This principle aligns with composite severity scores in critical care: the APACHE III score combines individual vital signs (each with modest individual discrimination) into a mechanistically coherent model that outperforms any single component alone. VDIBS similarly integrates three interconnected pathways (immune regulation, inflammation, and coagulation) into a composite index superior to individual biomarkers, where the added value of each component emerges from the integrated system rather than component-level AUC ranking.
VDIBS addresses a major clinical gap: rapid, objective, bedside-implementable risk stratification at hospital admission for treatment intensity decisions [46,47]. Our risk stratification demonstrates clear clinically meaningful discrimination: a nearly 10-fold gradient in severe disease rates (8.4% low-risk vs. 78.6% high-risk) and 15-fold gradient in mortality (0.6% vs. 9.0%) across VDIBS tiers, supporting treatment intensity escalation algorithms.
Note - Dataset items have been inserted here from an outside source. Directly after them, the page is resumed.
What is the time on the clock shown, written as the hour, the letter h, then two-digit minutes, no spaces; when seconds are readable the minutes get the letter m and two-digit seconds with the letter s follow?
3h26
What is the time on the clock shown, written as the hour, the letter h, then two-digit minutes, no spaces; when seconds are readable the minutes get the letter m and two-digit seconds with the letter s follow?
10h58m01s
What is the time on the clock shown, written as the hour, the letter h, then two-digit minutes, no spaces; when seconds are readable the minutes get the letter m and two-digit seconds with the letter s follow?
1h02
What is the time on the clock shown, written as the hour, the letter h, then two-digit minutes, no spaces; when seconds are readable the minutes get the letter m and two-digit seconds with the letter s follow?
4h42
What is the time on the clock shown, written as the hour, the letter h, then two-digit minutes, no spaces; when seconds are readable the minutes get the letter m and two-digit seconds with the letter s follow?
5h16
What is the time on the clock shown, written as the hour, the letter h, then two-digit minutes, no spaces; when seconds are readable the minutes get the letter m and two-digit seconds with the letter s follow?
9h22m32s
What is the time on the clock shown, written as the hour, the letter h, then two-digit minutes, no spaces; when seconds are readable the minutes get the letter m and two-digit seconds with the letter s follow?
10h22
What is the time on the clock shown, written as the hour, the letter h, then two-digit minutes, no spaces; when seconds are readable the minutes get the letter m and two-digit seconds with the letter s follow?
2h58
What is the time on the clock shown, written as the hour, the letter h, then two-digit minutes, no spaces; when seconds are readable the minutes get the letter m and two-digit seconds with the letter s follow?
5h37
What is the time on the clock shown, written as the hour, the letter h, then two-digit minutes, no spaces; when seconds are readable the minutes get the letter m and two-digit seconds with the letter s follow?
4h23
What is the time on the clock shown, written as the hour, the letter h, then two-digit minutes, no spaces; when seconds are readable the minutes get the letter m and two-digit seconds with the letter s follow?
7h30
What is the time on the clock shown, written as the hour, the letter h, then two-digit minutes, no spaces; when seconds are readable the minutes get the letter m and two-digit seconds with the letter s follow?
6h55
The practical advantage of VDIBS is its operational simplicity: it requires only six routine admission laboratory measurements obtainable within 24 h in standard hospital laboratories. This contrasts sharply with machine-learning-based prediction models requiring data science expertise or expensive proprietary software—critical considerations for resource-limited settings and international implementation. The VDIBS calculation requires only simple arithmetic (no software, no specialized training), making it suitable for implementation in emergency departments, rural hospitals, and low-resource settings.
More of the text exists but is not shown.